Dáil debates

Tuesday, 28 July 2020

Residential Tenancies and Valuation Bill 2020: Second Stage

 

10:15 am

Photo of Martin BrowneMartin Browne (Tipperary, Sinn Fein) | Oireachtas source

Each and every day, people in my constituency of Tipperary contact me with issues relating to housing, which is one of the main issues facing people today. Housing is incredibly hard for people to come by. People are waiting years for a house that is suitable for their needs. The changes the Government wants to implement will only make that waiting list longer and leave people without a home that suits their needs or without a home altogether. In my constituency, young people with growing families are encountering incredible difficulties in getting a home that suits them. I am dealing with a number of cases in which young couples who are expecting a baby are forced to live apart at their parents' family homes as they wait for suitable local authority accommodation to become available to them. Can the Government imagine the circumstances that will face them when they realise that the local authority has little to offer and they are forced to look to the private sector for accommodation, given the changes it is making with the Bill? It will extend the ban on evictions to 10 January but that will be only for tenants who have lost jobs or income due to Covid-19, and they must confirm this to the RTB. The Government is, in effect, watering down the supports for tenants and giving landlords the power to evict others.

Let us look at the implications for the private rented sector of the changes the Government is suggesting. The impact of this will be felt in all sectors of society. The number of people looking for accommodation will increase, while competition for accommodation will get stronger and force rental prices upwards. The availability of accommodation available to the public will drop significantly. Homelessness will increase - the Minister can be sure of that - which will result in more and more couples like those I have mentioned having to live apart, or having to lower their standards and live in accommodation that is unsuitable for a growing young family, and they will be the more fortunate ones.

Let us now look at those on the other side.
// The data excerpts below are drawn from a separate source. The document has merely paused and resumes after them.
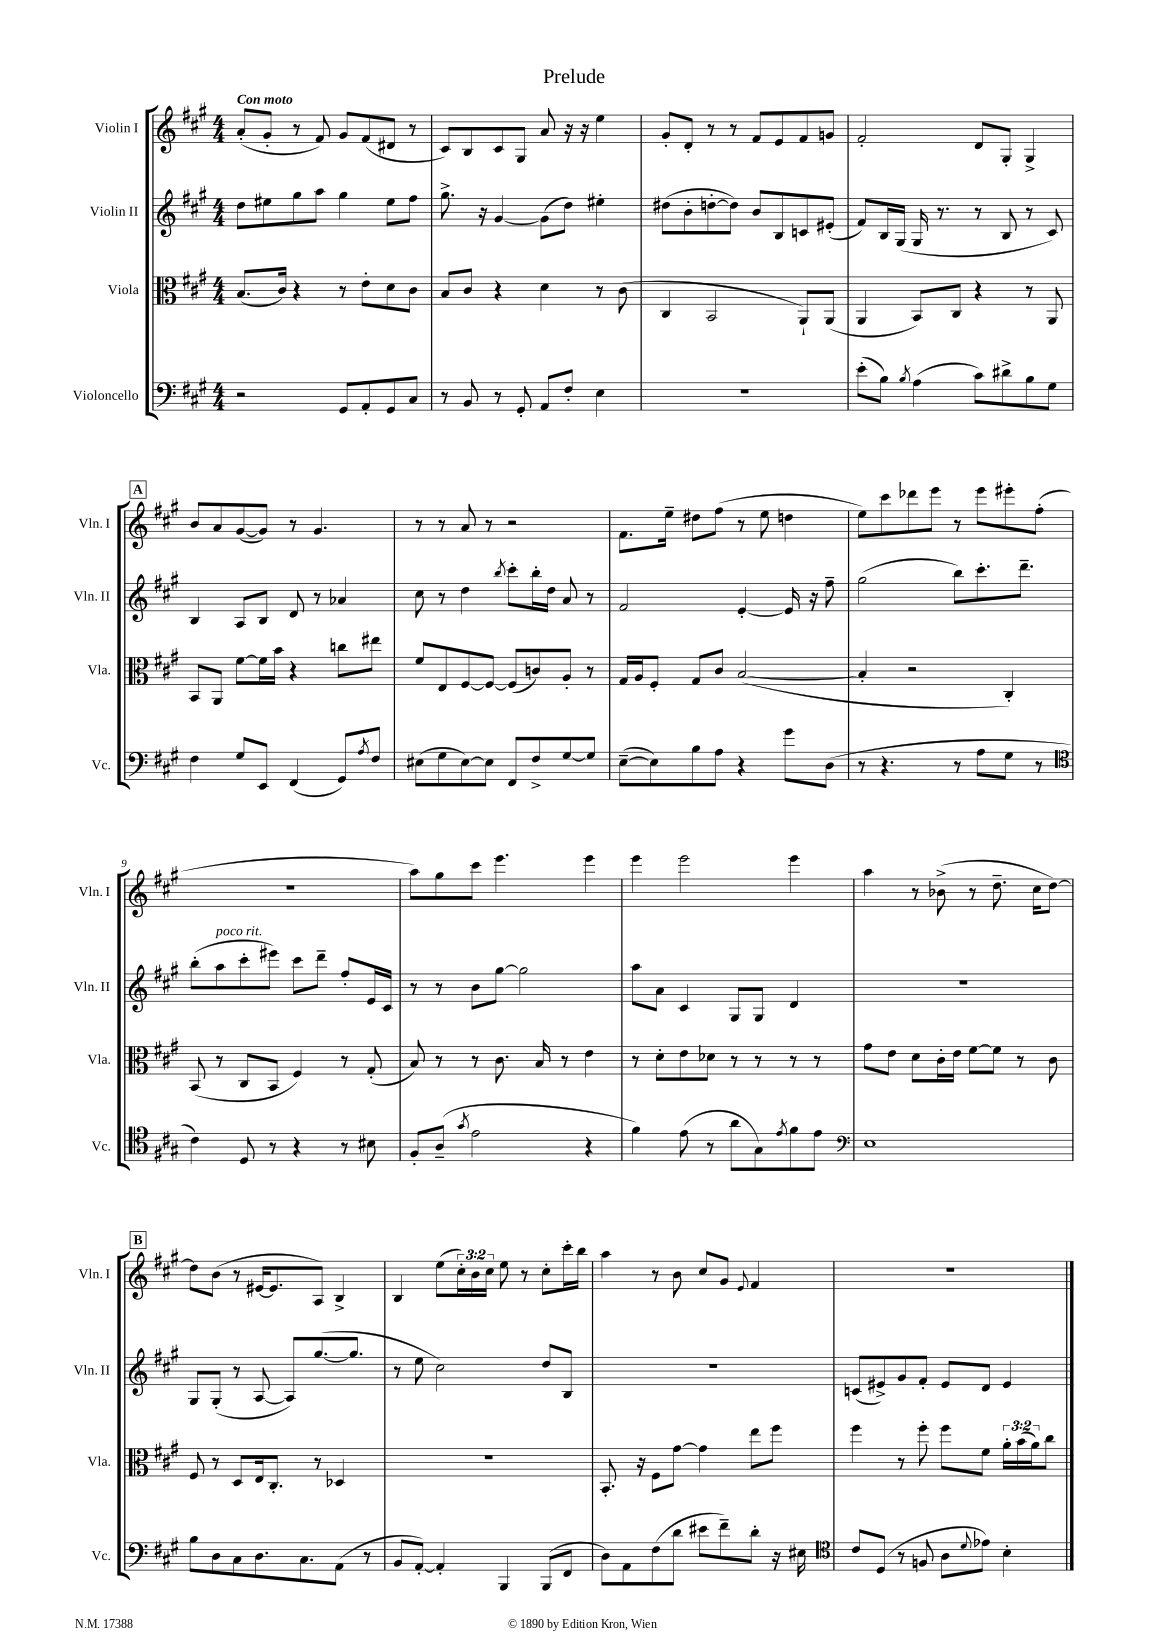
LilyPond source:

\header { title = "Prelude" }
<<
\new StaffGroup <<
\new Staff = "s0" \with { instrumentName = "Violin I" shortInstrumentName = "Vln. I" } {
    \clef treble \key a \major \numericTimeSignature \time 4/4 \override Staff.TupletNumber.text = #tuplet-number::calc-fraction-text \tempo "Con moto"
    a'8-.( gis'8-. r8 fis'8) gis'8 fis'8( dis'8 r8 |
    cis'8) b8 cis'8 gis8 a'8 r16 r16 e''4 |
    gis'8-. d'8-. r8 r8 fis'8 e'8 fis'8 g'8 |
    fis'2-. d'8 gis8-. gis4-> |
    \mark \markup { \box "A" } b'8 a'8 gis'8~( gis'8) r8 gis'4. |
    r8 r8 a'8 r8 r2 |
    fis'8. e''16-- dis''8 fis''8( r8 e''8 d''4 |
    e''8) cis'''8 des'''8 e'''8 r8 e'''8 eis'''8-. fis''8-.( |
    R1 |
    a''8) gis''8 cis'''8 e'''4. e'''4 |
    e'''4 e'''2 e'''4 |
    a''4 r8 bes'8->( r8 d''8.-- cis''16 d''8~) |
    \mark \markup { \box "B" } d''8 b'8( r8 eis'16~ eis'8. a8) b4-> |
    b4 e''8( \tuplet 3/2 { cis''16-.) b'16 cis''16 } e''8 r8 cis''8-. cis'''16-. b''16 |
    a''4 r8 b'8 cis''8 gis'8 \appoggiatura { e'8 } fis'4 |
    r1 \bar "|." |
}
\new Staff = "s1" \with { instrumentName = "Violin II" shortInstrumentName = "Vln. II" } {
    \clef treble \key a \major \numericTimeSignature \time 4/4
    d''8 eis''8 gis''8 a''8 gis''4 eis''8 fis''8 |
    gis''8.-> r16 gis'4~ gis'8( d''8) eis''4-. |
    dis''8( b'8-. d''8~-. d''8) b'8 b8 c'8 eis'8-.( |
    fis'8) b16 gis16( gis16 r8. r8 b8 r8 cis'8) |
    \mark \markup { \box "A" } b4 a8 b8 d'8 r8 aes'4 |
    cis''8 r8 d''4 \acciaccatura { b''8 } cis'''8-. b''16-. d''16 a'8 r8 |
    fis'2 e'4~-. e'16 r16 fis''8-- |
    gis''2( b''8) cis'''8.-. d'''8.-- |
    b''8-.( a''8^\markup { \italic "poco rit." } cis'''8-. eis'''8) cis'''8 d'''8-- fis''8-. e'16 cis'16 |
    r8 r8 b'8 gis''8~ gis''2 |
    a''8 a'8 cis'4 gis8 gis8 d'4 |
    R1 |
    \mark \markup { \box "B" } gis8 gis8-.( r8 a8~ a8) gis''8.~( gis''8. |
    r8 e''8 cis''2) d''8 b8 |
    R1 |
    c'8( eis'8->) gis'8 fis'8-. eis'8 d'8 eis'4 \bar "|." |
}
\new Staff = "s2" \with { instrumentName = "Viola" shortInstrumentName = "Vla." } {
    \clef alto \key a \major \numericTimeSignature \time 4/4 \override Staff.TupletNumber.text = #tuplet-number::calc-fraction-text
    b8.( cis'16) r4 r8 e'8-. d'8 cis'8 |
    b8 cis'8 r4 d'4 r8 cis'8( |
    cis4 b,2 a,8-!) a,8( |
    a,4 b,8) cis8 r4 r8 a,8 |
    \mark \markup { \box "A" } b,8 a,8 fis'8~ fis'16 b'16 r4 c''8 eis''8 |
    fis'8 e8 fis8~ fis8~ fis8( c'8) a8-. r8 |
    gis16 a16 fis8-. gis8 cis'8 b2~( |
    b4-. r2 cis4-.) |
    b,8( r8 cis8 b,8 fis4) r8 gis8-.( |
    b8) r8 r8 cis'8. b16 r8 e'4 |
    r8 d'8-. e'8 des'8 r8 r8 r8 r8 |
    gis'8 e'8 d'8 cis'16-. e'16 fis'8~ fis'8 r8 cis'8 |
    \mark \markup { \box "B" } fis8 r8 d8 e16 cis8.-. r8 des4 |
    R1 |
    b,8.-. r16 fis8 gis'8~ gis'4 e''8 fis''8 |
    fis''4 r8 fis''8-. fis''8 fis'8 \tuplet 3/2 { a'16-. b'16( a'16) } cis''8 \bar "|." |
}
\new Staff = "s3" \with { instrumentName = "Violoncello" shortInstrumentName = "Vc." } {
    \clef bass \key a \major \numericTimeSignature \time 4/4
    r2 gis,8 a,8-. gis,8 cis8 |
    r8 b,8 r8 gis,8-. a,8 fis8-. e4 |
    R1 |
    e'8-.( b8) \acciaccatura { b8 } a4( cis'8) dis'8-> b8 gis8 |
    \mark \markup { \box "A" } fis4 gis8 e,8 fis,4( gis,8) \acciaccatura { a8 } fis8 |
    eis8( gis8 eis8~) eis8 fis,8 fis8-> gis8~ gis8 |
    e8~--( e8) b8 a8 r4 gis'8 d8( |
    r8 r4. r8 a8 gis8 r8 |
    \clef tenor cis'4) d8 r8 r4 r8 bis8 |
    fis8-. a8--( \acciaccatura { gis'8 } e'2 r4 |
    fis'4) e'8( r8 a'8 gis8) \acciaccatura { e'8 } fis'8 e'8 |
    \clef bass e1 |
    \mark \markup { \box "B" } b8 d8 cis8 d8. cis8. a,8( r8 |
    b,8 a,8~-.) a,4-. b,,4 b,,8( fis,8 |
    d8) a,8 fis8( d'8 eis'8 fis'8--) d'8-. r16 eis16 |
    \clef tenor cis'8 d8( r8 f8 a8 \appoggiatura { d'8 } ees'8) b4-. \bar "|." |
}
>>
>>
What about those who are forced out and have nowhere to go, who do not have the means to pay the high rents they are faced with because the market is once again geared towards landlords? The Simon Communities have stated they do not believe the Bill will provide the preferred level of protection to vulnerable renters. The organisation has stated it will not protect those tenants who could be made homeless if the landlord requires the property for his or her own use or wishes to sell it. It has described this policy as having been a driver of homelessness over the period of the housing and homelessness crisis. It is worried that removing this protection without providing comprehensive supports will lead to an increase in the number of people having to present to homeless services.

These aspects of the Bill - forcing tenants to vacate if the landlord requires the property or intends to sell it - are the most concerning for me. Who will be in a position to determine whether either purpose has been realised? Is the RTB funded enough to police this? Requiring the landlord to offer the property back to the tenant if either purpose has not been fulfilled after a year is not realistic. Over the course of that year, the tenant will have made other arrangements if they are fortunate enough. Otherwise, who knows what challenges they will have faced? While the Bill provides certain protections from eviction and rent increases, those protections will be available to far fewer people. This is an indictment of the failure of successive Governments to provide people with a fallback when it comes to accommodation, namely, the availability of local authority housing, which Fianna Fáil and Fine Gael have ignored. We are over-reliant on the private sector in our rental market.

Landlords need an income and renters need accommodation but when demand outstrips supply, prices soar and those seeking houses lose out. When demand increases because of these measures, what plans are in place to deal with the people who are going to need accommodation?

I want to move on to those renters who would qualify for these protections. The Bill requires them to self-declare that they cannot make their payments due to loss of work or income. How are people going to be advised of how this process works? Is it going to be a complicated, drawn-out process or has the Minister created a structure that allows it to be streamlined? Will assistance be available to people? Can the Government assure us that no one is going to fall through the cracks here like before?

It is an absolute scandal that in this day and age people are going homeless and young people are being priced out of the rental market. The Minister has an opportunity to reverse the trend that has seen families living in hotel rooms, bed and breakfast accommodation and even in cars. Right now, he has a chance to address this dysfunctional rental system so I appeal to him to protect our renters now and to take the time to draw up a plan to reform the system into one that is fair, equitable, affordable and accessible. If that is too hard for the Government to do, the Minister can just ask us. We will be more than happy to send on Deputy Ó Broin's Sinn Féin housing policy to help it.